Given exercise>
Edit the records below so that every "scientific name" becomes "species", and give back all of their lines with everything else left as it is.

-------

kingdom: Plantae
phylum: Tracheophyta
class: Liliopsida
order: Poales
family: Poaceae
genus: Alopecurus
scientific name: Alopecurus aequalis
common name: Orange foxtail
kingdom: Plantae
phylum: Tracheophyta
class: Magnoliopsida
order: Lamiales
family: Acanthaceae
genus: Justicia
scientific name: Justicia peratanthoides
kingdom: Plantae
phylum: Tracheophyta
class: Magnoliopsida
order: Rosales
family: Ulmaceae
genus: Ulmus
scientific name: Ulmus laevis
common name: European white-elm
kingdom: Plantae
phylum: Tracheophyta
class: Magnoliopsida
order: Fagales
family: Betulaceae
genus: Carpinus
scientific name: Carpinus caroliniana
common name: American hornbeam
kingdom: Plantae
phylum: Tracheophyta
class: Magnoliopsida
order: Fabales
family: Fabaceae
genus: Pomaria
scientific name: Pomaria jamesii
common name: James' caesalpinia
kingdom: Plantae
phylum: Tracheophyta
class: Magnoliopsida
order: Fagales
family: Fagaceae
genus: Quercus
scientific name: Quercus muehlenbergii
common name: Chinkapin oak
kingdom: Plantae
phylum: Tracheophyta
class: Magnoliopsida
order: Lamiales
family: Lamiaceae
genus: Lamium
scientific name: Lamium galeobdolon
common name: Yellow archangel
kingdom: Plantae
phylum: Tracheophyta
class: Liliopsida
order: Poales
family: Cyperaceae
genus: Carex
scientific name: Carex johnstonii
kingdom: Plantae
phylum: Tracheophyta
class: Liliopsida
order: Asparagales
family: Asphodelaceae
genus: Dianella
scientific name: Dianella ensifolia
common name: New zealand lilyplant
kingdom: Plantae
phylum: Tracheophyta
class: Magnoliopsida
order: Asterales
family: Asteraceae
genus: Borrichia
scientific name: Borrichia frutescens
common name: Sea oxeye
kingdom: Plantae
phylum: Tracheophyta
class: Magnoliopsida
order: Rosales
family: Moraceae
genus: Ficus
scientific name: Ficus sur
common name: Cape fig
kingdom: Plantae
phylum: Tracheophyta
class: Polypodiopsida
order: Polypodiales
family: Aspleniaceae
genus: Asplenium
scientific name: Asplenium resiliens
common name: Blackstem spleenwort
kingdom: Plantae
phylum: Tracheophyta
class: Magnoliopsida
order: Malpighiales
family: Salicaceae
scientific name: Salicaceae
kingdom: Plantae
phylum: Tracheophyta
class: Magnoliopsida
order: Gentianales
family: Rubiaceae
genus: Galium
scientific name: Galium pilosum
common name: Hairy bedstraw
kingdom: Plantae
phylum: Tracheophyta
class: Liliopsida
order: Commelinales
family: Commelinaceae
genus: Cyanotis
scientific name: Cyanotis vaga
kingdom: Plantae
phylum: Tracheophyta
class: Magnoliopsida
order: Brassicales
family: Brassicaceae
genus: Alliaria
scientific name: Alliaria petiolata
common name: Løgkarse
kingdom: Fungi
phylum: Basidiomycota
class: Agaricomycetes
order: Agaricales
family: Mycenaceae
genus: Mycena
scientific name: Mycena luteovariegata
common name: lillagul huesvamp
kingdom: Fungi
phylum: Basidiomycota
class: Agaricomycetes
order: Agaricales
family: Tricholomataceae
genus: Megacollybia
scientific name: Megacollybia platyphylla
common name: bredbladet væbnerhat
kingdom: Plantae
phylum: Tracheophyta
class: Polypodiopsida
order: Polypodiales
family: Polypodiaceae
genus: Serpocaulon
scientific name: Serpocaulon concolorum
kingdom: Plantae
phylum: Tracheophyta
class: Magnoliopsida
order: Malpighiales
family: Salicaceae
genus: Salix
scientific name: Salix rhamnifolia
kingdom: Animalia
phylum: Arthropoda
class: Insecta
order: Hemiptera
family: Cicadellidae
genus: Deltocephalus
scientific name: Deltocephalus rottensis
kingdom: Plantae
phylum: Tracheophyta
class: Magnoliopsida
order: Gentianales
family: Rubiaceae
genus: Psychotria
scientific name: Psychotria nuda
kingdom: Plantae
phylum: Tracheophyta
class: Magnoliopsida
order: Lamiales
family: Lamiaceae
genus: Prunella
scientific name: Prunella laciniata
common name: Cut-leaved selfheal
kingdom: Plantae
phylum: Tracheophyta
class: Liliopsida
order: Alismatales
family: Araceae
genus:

-------

Result>
kingdom: Plantae
phylum: Tracheophyta
class: Liliopsida
order: Poales
family: Poaceae
genus: Alopecurus
species: Alopecurus aequalis
common name: Orange foxtail
kingdom: Plantae
phylum: Tracheophyta
class: Magnoliopsida
order: Lamiales
family: Acanthaceae
genus: Justicia
species: Justicia peratanthoides
kingdom: Plantae
phylum: Tracheophyta
class: Magnoliopsida
order: Rosales
family: Ulmaceae
genus: Ulmus
species: Ulmus laevis
common name: European white-elm
kingdom: Plantae
phylum: Tracheophyta
class: Magnoliopsida
order: Fagales
family: Betulaceae
genus: Carpinus
species: Carpinus caroliniana
common name: American hornbeam
kingdom: Plantae
phylum: Tracheophyta
class: Magnoliopsida
order: Fabales
family: Fabaceae
genus: Pomaria
species: Pomaria jamesii
common name: James' caesalpinia
kingdom: Plantae
phylum: Tracheophyta
class: Magnoliopsida
order: Fagales
family: Fagaceae
genus: Quercus
species: Quercus muehlenbergii
common name: Chinkapin oak
kingdom: Plantae
phylum: Tracheophyta
class: Magnoliopsida
order: Lamiales
family: Lamiaceae
genus: Lamium
species: Lamium galeobdolon
common name: Yellow archangel
kingdom: Plantae
phylum: Tracheophyta
class: Liliopsida
order: Poales
family: Cyperaceae
genus: Carex
species: Carex johnstonii
kingdom: Plantae
phylum: Tracheophyta
class: Liliopsida
order: Asparagales
family: Asphodelaceae
genus: Dianella
species: Dianella ensifolia
common name: New zealand lilyplant
kingdom: Plantae
phylum: Tracheophyta
class: Magnoliopsida
order: Asterales
family: Asteraceae
genus: Borrichia
species: Borrichia frutescens
common name: Sea oxeye
kingdom: Plantae
phylum: Tracheophyta
class: Magnoliopsida
order: Rosales
family: Moraceae
genus: Ficus
species: Ficus sur
common name: Cape fig
kingdom: Plantae
phylum: Tracheophyta
class: Polypodiopsida
order: Polypodiales
family: Aspleniaceae
genus: Asplenium
species: Asplenium resiliens
common name: Blackstem spleenwort
kingdom: Plantae
phylum: Tracheophyta
class: Magnoliopsida
order: Malpighiales
family: Salicaceae
species: Salicaceae
kingdom: Plantae
phylum: Tracheophyta
class: Magnoliopsida
order: Gentianales
family: Rubiaceae
genus: Galium
species: Galium pilosum
common name: Hairy bedstraw
kingdom: Plantae
phylum: Tracheophyta
class: Liliopsida
order: Commelinales
family: Commelinaceae
genus: Cyanotis
species: Cyanotis vaga
kingdom: Plantae
phylum: Tracheophyta
class: Magnoliopsida
order: Brassicales
family: Brassicaceae
genus: Alliaria
species: Alliaria petiolata
common name: Løgkarse
kingdom: Fungi
phylum: Basidiomycota
class: Agaricomycetes
order: Agaricales
family: Mycenaceae
genus: Mycena
species: Mycena luteovariegata
common name: lillagul huesvamp
kingdom: Fungi
phylum: Basidiomycota
class: Agaricomycetes
order: Agaricales
family: Tricholomataceae
genus: Megacollybia
species: Megacollybia platyphylla
common name: bredbladet væbnerhat
kingdom: Plantae
phylum: Tracheophyta
class: Polypodiopsida
order: Polypodiales
family: Polypodiaceae
genus: Serpocaulon
species: Serpocaulon concolorum
kingdom: Plantae
phylum: Tracheophyta
class: Magnoliopsida
order: Malpighiales
family: Salicaceae
genus: Salix
species: Salix rhamnifolia
kingdom: Animalia
phylum: Arthropoda
class: Insecta
order: Hemiptera
family: Cicadellidae
genus: Deltocephalus
species: Deltocephalus rottensis
kingdom: Plantae
phylum: Tracheophyta
class: Magnoliopsida
order: Gentianales
family: Rubiaceae
genus: Psychotria
species: Psychotria nuda
kingdom: Plantae
phylum: Tracheophyta
class: Magnoliopsida
order: Lamiales
family: Lamiaceae
genus: Prunella
species: Prunella laciniata
common name: Cut-leaved selfheal
kingdom: Plantae
phylum: Tracheophyta
class: Liliopsida
order: Alismatales
family: Araceae
genus:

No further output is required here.